The astronomers used images from the digitized all-sky survey to identify places in the stability regions where dust clouds in the Milky Way blocked out the background starlight from the Galaxy’s plane, providing an observational window to the foreground asteroids. The discovery of asteroid 2008 LC18 was then enabled using the 8.2-metre Japanese Subaru telescope in Hawaii, while its orbit was determined using Carnegie’s 6.5-metre Magellan telescopes at Las Campanas in Chile.

“We estimate that the new Neptune Trojan has a diameter of about 100 kilometres and that there are about 150 Neptune Trojans of similar size at L5,” says Sheppard. “It matches the population estimates for the L4 Neptune stability region.
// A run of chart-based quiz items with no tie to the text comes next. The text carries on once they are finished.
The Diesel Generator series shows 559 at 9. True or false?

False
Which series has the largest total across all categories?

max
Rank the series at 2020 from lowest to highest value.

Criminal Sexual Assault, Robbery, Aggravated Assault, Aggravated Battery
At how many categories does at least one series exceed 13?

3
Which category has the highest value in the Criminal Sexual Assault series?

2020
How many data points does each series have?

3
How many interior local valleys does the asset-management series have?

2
This makes 100-kilometre-wide Neptune Trojans more numerous than similar-sized bodies in the main Asteroid Belt between Mars and Jupiter. There are fewer Neptune Trojans known simply because they are very faint since they are so far from the Earth and Sun.”
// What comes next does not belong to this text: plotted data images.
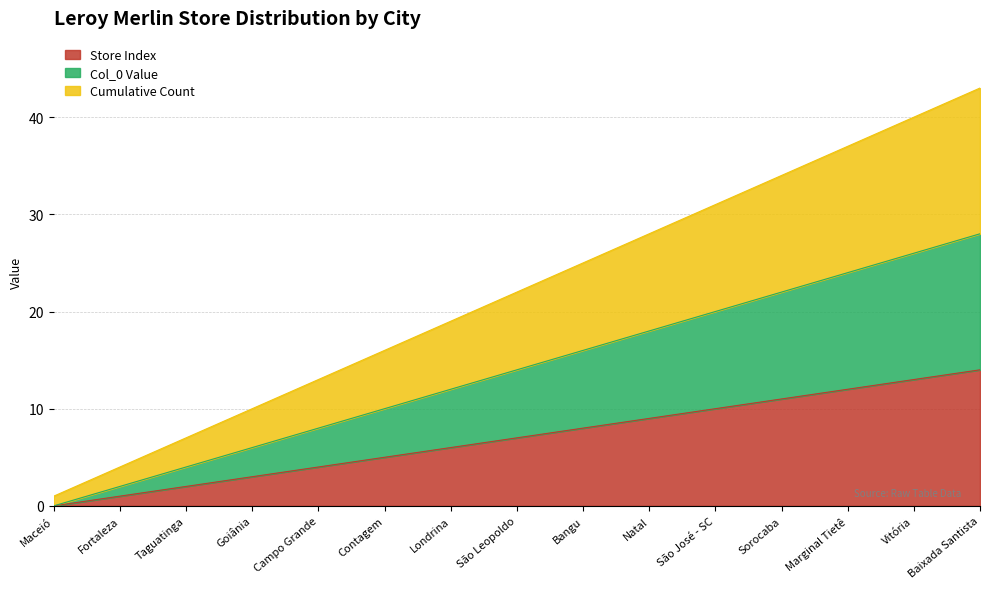

At which category is the sum across all series the highest?

Baixada Santista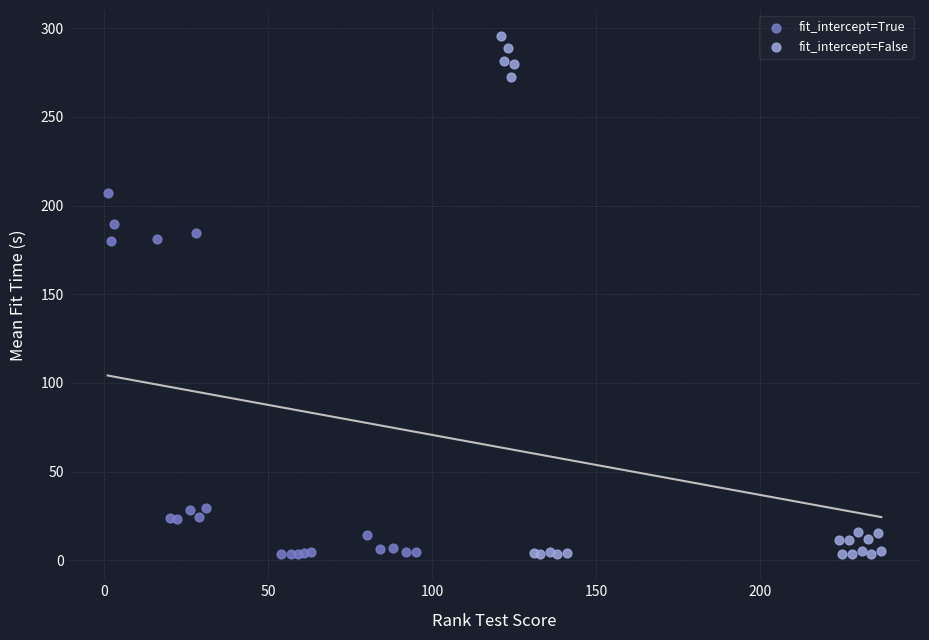

Which series has the widest spread of Y values?

fit_intercept=False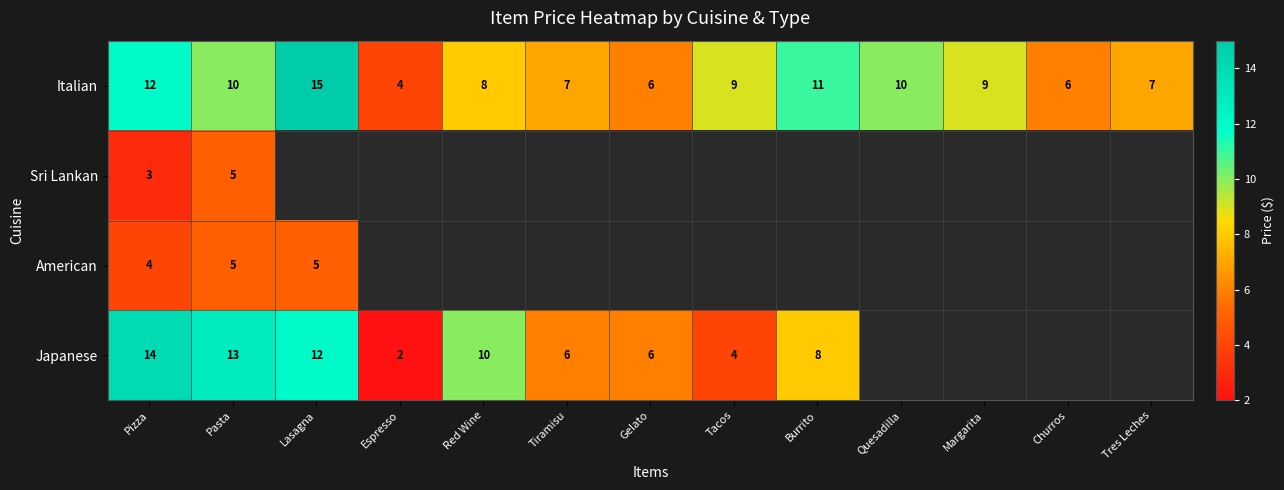

Count the number of categories in the chart.

13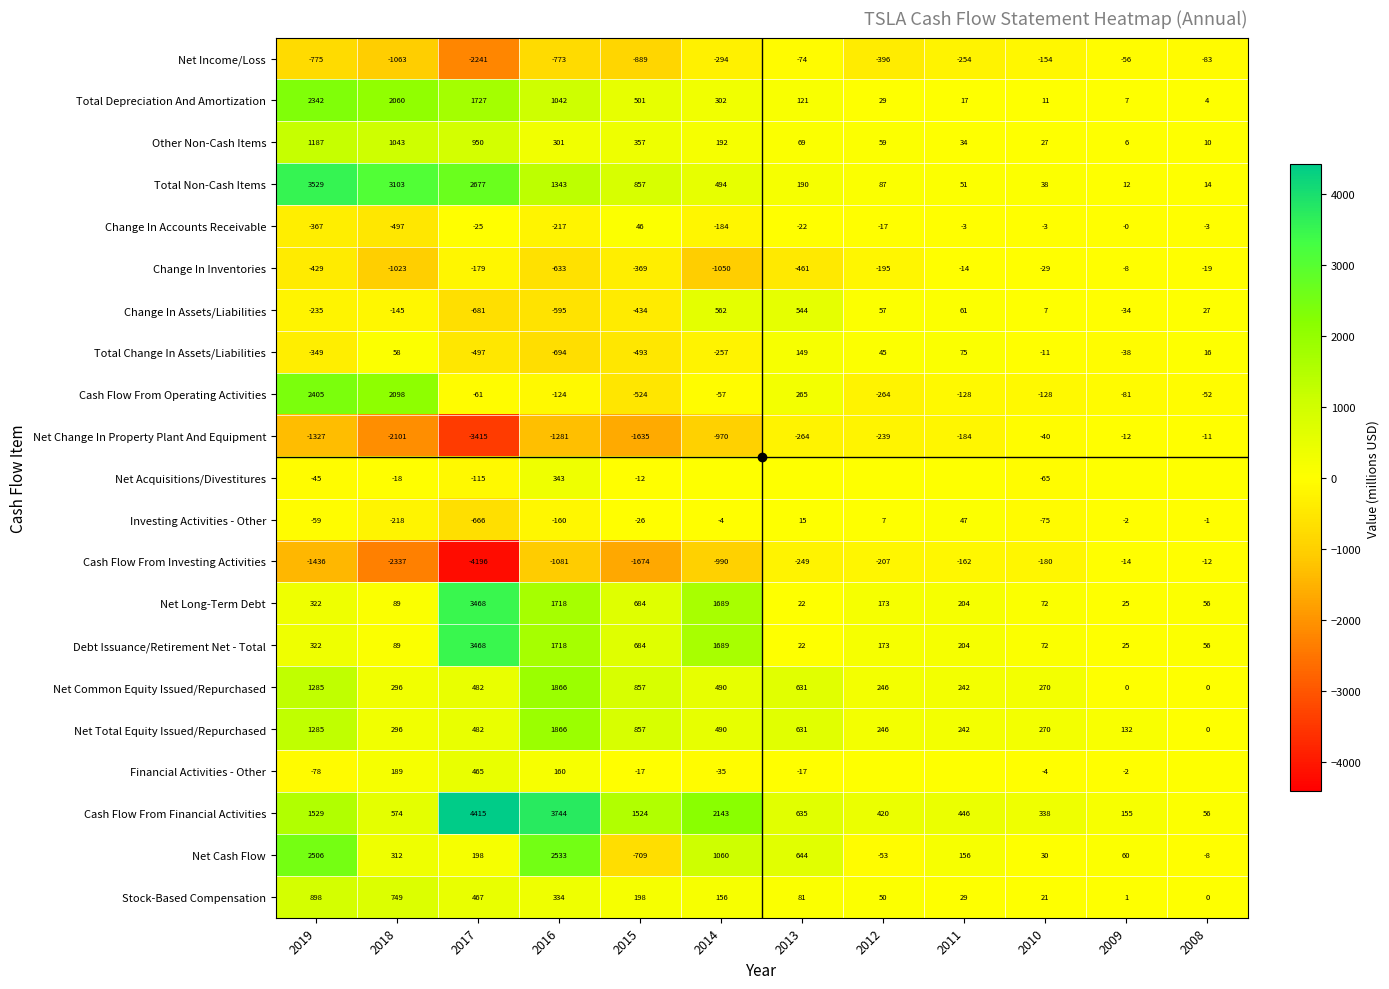

True or false: Net Income/Loss has a value of -2241 at 2017.

True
Identifying Trojan asteroids helps shed light on the evolution of the Solar System. Neptune's L5 Trojan is on a very tilted orbit with respect to the plane of the Solar System, just like many at the L4 point, suggesting that they were captured into these orbits. This likely happened early in the Solar System's history, perhaps as Neptune migrated into its present orbit, grabbing asteroids and trapping them in these gravity 'voids'.

The research is published in the 13 August issue of Science.